Global seed set to 616
GPU available: True, used: True
TPU available: False, using: 0 TPU cores
Global seed set to 616
initializing ddp: GLOBAL_RANK: 0, MEMBER: 1/2
Global seed set to 616
GPU available: True, used: True
TPU available: False, using: 0 TPU cores
Global seed set to 616
initializing ddp: GLOBAL_RANK: 1, MEMBER: 2/2
LOCAL_RANK: 1 - CUDA_VISIBLE_DEVICES: [0,1]
LOCAL_RANK: 0 - CUDA_VISIBLE_DEVICES: [0,1]
Set SLURM handle signals.
Set SLURM handle signals.

  | Name | Type        | Params
-------------------------------------
0 | net  | LowRankUNet | 16.7 M
-------------------------------------
16.7 M    Trainable params
0         Non-trainable params
16.7 M    Total params
66.900    Total estimated model params size (MB)
Default upsampling behavior when mode=trilinear is changed to align_corners=False since 0.4.0. Please specify align_corners=True if the old behavior is desired. See the documentation of nn.Upsample for details.
The dataloader, val dataloader 0, does not have many workers which may be a bottleneck. Consider increasing the value of the `num_workers` argument` (try 32 which is the number of cpus on this machine) in the `DataLoader` init to improve performance.

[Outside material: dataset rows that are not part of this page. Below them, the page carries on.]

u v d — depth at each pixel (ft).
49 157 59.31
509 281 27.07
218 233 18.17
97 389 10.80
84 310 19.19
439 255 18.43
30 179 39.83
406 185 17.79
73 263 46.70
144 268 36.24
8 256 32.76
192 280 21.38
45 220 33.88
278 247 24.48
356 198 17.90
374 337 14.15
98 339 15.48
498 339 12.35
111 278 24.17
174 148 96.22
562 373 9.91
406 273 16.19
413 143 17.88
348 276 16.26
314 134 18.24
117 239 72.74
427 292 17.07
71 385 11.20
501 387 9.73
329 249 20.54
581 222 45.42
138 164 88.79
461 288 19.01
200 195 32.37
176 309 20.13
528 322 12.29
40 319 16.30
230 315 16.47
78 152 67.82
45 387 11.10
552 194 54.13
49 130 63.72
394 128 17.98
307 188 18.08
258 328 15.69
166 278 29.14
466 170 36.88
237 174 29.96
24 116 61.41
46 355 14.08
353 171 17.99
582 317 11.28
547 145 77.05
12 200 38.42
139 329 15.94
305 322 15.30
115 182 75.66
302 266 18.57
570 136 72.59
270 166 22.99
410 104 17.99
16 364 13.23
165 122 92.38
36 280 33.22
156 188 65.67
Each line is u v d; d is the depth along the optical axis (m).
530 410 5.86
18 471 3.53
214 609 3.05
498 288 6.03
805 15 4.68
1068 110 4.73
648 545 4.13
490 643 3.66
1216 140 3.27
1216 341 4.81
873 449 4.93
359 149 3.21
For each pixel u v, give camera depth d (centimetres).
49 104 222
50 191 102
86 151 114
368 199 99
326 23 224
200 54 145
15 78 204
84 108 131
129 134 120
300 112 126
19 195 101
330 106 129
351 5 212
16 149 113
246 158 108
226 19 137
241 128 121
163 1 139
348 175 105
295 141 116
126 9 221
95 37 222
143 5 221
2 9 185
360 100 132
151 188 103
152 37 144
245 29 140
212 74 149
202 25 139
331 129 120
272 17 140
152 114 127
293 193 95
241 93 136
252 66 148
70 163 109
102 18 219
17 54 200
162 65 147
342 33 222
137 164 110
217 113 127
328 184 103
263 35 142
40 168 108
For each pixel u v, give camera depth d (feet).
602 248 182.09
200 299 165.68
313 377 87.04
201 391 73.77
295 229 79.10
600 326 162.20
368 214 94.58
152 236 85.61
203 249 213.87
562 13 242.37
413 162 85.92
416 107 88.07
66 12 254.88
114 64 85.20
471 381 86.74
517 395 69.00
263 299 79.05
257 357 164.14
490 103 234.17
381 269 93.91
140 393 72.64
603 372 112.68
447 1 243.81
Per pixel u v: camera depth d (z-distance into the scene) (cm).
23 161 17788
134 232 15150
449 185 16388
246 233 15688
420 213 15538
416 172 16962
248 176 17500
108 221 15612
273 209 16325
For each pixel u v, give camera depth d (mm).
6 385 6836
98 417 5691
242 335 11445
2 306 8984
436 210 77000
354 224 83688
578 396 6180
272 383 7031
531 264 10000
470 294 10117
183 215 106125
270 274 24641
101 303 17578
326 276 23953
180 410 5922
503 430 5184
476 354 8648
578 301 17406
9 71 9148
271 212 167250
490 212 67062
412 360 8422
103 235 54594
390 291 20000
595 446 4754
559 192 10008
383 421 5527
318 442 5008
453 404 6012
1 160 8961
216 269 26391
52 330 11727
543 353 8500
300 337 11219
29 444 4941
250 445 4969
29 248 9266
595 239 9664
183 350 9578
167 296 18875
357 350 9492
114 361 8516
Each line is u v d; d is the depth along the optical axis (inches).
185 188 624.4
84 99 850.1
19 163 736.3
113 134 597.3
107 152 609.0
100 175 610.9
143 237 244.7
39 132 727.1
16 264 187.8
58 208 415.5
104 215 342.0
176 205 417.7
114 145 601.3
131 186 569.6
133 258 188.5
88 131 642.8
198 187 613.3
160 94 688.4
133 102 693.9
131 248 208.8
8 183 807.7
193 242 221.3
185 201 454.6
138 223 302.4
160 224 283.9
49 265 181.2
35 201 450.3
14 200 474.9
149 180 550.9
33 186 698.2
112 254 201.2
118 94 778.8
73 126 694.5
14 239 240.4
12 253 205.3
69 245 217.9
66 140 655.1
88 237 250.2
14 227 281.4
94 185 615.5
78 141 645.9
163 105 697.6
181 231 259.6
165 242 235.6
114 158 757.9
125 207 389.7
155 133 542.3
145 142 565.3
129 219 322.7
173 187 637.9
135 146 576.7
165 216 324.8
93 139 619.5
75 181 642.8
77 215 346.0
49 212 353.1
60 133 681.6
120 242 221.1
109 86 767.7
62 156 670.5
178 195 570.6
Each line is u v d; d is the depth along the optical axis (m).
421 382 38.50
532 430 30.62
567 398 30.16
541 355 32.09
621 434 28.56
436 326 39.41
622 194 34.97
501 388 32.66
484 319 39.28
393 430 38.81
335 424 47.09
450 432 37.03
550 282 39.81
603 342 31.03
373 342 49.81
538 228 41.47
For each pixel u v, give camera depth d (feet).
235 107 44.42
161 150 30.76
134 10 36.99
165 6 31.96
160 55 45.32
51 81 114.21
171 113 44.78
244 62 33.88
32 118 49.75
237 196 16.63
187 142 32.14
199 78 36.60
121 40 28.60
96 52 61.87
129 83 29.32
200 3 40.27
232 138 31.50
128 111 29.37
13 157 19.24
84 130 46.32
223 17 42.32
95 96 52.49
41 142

Default upsampling behavior when mode=trilinear is changed to align_corners=False since 0.4.0. Please specify align_corners=True if the old behavior is desired. See the documentation of nn.Upsample for details.
Traceback (most recent call last):
  File "/kyukon/data/gent/417/vsc41768/airhead/train_lightweight.py", line 130, in <module>
    trainer.fit(model=model,
  File "/data/gent/417/vsc41768/miniconda3/envs/airenv/lib/python3.8/site-packages/pytorch_lightning/trainer/trainer.py", line 458, in fit
    self._run(model)
  File "/data/gent/417/vsc41768/miniconda3/envs/airenv/lib/python3.8/site-packages/pytorch_lightning/trainer/trainer.py", line 756, in _run
    self.dispatch()
  File "/data/gent/417/vsc41768/miniconda3/envs/airenv/lib/python3.8/site-packages/pytorch_lightning/trainer/trainer.py", line 797, in dispatch
    self.accelerator.start_training(self)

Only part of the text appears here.